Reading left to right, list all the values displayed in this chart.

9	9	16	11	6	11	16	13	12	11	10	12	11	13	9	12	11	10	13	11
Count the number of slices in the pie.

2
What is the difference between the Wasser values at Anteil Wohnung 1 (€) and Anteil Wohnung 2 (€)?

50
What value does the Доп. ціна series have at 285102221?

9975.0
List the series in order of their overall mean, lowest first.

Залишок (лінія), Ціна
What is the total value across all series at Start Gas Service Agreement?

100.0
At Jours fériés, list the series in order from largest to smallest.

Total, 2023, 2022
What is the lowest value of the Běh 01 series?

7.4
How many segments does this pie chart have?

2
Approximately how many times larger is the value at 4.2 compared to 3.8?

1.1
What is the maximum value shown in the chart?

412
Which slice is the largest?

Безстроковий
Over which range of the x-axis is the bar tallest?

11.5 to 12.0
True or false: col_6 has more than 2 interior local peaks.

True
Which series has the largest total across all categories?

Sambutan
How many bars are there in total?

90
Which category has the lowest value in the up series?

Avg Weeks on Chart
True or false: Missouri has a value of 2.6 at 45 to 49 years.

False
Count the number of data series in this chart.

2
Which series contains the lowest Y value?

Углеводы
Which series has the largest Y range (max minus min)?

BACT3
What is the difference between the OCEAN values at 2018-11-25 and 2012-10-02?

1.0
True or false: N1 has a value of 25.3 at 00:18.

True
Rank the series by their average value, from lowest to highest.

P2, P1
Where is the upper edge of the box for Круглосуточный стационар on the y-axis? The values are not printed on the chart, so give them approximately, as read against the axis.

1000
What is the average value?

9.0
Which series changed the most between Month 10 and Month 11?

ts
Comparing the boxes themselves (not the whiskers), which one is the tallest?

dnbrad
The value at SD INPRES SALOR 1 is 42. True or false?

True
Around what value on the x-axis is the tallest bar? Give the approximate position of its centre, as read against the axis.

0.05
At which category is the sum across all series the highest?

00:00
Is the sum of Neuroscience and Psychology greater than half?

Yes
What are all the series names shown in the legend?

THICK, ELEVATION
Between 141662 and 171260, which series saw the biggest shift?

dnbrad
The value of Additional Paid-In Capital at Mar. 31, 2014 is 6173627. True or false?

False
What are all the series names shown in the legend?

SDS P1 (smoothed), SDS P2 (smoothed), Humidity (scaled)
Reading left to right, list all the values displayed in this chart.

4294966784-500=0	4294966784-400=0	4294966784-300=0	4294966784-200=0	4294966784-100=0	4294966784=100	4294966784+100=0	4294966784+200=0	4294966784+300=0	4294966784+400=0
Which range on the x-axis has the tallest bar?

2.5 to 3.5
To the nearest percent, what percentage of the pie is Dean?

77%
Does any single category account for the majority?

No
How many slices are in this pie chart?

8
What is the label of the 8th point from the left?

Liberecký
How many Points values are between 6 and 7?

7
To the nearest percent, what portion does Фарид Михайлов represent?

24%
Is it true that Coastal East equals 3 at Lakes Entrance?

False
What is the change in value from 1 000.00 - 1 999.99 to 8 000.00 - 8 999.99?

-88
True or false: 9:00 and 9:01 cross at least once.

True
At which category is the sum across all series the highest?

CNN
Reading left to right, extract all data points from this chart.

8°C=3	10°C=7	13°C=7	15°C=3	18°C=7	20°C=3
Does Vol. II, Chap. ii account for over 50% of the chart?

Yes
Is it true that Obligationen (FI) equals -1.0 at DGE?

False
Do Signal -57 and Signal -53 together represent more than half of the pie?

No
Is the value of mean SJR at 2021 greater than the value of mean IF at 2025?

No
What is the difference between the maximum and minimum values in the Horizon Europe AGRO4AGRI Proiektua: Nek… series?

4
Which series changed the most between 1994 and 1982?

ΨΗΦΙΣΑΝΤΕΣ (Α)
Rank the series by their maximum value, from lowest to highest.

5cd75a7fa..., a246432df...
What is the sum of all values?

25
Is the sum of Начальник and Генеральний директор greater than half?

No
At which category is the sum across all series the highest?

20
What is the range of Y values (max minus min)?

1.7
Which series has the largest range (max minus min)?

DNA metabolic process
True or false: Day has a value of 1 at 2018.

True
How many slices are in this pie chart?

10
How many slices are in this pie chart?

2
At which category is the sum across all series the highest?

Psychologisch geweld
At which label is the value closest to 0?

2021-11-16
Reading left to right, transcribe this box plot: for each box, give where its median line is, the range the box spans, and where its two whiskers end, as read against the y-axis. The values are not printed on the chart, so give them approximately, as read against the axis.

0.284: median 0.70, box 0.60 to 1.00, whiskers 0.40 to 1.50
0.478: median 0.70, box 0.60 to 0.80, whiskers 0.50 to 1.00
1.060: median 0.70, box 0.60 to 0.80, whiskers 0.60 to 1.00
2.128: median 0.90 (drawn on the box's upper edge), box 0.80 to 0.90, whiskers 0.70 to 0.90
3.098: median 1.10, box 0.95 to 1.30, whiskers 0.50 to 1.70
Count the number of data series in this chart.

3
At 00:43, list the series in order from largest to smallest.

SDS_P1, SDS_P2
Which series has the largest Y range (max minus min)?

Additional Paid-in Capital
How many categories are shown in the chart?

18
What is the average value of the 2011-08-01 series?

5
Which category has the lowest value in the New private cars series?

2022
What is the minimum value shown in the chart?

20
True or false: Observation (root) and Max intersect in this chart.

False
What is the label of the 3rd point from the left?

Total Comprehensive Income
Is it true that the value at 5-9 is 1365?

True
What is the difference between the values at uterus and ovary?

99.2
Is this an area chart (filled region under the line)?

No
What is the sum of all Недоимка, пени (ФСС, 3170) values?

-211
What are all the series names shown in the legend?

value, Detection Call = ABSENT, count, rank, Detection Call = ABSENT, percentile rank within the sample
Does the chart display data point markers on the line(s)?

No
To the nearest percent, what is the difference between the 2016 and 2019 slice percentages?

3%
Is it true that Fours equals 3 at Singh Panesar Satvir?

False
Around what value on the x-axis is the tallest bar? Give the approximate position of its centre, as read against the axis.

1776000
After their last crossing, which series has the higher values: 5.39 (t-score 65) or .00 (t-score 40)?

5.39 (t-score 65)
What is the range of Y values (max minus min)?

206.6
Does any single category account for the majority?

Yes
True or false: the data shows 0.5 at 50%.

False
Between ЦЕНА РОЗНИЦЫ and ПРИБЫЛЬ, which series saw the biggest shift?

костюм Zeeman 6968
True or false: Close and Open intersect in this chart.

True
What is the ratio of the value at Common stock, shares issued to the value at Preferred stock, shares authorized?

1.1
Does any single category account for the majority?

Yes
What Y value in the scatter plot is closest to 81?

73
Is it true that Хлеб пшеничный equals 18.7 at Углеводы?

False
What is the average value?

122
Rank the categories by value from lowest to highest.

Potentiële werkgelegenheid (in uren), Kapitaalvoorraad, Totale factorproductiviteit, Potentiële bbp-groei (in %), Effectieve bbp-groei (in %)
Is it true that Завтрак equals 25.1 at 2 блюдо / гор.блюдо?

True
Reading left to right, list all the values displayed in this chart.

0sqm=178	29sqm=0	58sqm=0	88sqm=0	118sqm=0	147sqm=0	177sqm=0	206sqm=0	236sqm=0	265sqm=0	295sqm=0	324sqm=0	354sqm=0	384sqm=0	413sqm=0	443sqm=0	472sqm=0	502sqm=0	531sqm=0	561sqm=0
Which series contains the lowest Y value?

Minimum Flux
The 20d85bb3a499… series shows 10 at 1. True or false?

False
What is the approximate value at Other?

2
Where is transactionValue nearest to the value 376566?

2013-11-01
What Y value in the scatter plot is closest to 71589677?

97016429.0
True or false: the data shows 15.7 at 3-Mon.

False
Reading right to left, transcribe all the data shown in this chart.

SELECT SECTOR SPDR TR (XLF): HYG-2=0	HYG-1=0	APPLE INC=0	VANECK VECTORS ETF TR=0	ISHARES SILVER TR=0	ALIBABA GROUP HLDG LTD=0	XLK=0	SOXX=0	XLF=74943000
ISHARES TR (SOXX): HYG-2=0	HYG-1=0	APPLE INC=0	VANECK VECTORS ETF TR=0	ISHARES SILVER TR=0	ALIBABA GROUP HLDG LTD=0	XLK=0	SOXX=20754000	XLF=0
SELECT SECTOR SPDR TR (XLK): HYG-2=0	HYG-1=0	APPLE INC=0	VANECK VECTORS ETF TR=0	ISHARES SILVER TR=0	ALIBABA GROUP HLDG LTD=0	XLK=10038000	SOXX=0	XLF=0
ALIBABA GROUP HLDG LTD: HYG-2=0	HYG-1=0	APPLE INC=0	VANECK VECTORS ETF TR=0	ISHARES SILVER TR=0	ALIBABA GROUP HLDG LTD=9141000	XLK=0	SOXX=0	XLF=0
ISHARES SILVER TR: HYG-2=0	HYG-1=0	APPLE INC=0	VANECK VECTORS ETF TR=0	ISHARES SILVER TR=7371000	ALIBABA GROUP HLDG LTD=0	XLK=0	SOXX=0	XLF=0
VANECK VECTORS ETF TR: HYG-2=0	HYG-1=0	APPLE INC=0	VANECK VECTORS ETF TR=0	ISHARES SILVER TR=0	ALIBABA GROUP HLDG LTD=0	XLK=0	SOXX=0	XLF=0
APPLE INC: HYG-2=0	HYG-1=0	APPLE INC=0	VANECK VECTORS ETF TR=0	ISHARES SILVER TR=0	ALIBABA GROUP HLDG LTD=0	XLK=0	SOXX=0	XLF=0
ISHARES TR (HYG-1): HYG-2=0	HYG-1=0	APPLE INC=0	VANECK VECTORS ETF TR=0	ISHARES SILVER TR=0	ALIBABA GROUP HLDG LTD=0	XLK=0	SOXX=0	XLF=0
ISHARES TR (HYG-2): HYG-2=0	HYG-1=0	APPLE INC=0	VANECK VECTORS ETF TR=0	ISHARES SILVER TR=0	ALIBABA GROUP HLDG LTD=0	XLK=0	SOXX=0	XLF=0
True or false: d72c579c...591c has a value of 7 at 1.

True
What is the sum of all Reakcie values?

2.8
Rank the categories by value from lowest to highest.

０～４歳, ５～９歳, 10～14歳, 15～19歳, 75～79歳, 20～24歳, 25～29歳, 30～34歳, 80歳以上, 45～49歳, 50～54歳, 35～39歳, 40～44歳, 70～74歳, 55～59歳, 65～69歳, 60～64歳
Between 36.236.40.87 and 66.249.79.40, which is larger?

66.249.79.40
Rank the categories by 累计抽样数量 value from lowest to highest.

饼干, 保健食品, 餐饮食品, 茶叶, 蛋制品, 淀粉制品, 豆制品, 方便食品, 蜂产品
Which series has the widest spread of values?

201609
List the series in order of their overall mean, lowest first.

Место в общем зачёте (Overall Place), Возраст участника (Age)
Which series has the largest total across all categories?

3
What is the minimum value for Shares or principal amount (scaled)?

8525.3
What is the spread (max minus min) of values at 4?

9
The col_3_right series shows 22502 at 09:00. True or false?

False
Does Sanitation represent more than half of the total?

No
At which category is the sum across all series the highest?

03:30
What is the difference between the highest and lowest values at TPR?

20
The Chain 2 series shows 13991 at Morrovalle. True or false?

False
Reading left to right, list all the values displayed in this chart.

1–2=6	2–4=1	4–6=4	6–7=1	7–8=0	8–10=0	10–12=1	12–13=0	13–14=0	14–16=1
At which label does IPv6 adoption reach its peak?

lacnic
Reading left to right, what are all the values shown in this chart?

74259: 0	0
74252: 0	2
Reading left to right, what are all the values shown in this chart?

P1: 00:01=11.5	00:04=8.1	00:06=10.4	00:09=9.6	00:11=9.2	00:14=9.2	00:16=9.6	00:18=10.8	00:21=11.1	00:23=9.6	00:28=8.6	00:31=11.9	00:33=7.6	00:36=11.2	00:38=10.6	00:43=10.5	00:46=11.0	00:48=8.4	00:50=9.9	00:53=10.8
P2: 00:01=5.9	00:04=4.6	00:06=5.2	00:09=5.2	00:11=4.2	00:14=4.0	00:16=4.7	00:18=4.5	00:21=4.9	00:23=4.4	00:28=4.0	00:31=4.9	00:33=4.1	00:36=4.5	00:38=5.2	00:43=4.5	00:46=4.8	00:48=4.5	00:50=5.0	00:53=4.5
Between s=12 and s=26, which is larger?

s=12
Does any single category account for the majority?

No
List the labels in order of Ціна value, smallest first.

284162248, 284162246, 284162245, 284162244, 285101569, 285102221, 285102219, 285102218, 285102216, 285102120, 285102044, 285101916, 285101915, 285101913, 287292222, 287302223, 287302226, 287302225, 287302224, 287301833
+++
→ REQUIRED WORK
Copy the data lines unchanged, beginning at the line that contains "костюм Zeeman 6968" and stopping after the line that contains "Is it true that Завтрак".

→ REPLY
костюм Zeeman 6968
True or false: Close and Open intersect in this chart.

True
What is the ratio of the value at Common stock, shares issued to the value at Preferred stock, shares authorized?

1.1
Does any single category account for the majority?

Yes
What Y value in the scatter plot is closest to 81?

73
Is it true that Хлеб пшеничный equals 18.7 at Углеводы?

False
What is the average value?

122
Rank the categories by value from lowest to highest.

Potentiële werkgelegenheid (in uren), Kapitaalvoorraad, Totale factorproductiviteit, Potentiële bbp-groei (in %), Effectieve bbp-groei (in %)
Is it true that Завтрак equals 25.1 at 2 блюдо / гор.блюдо?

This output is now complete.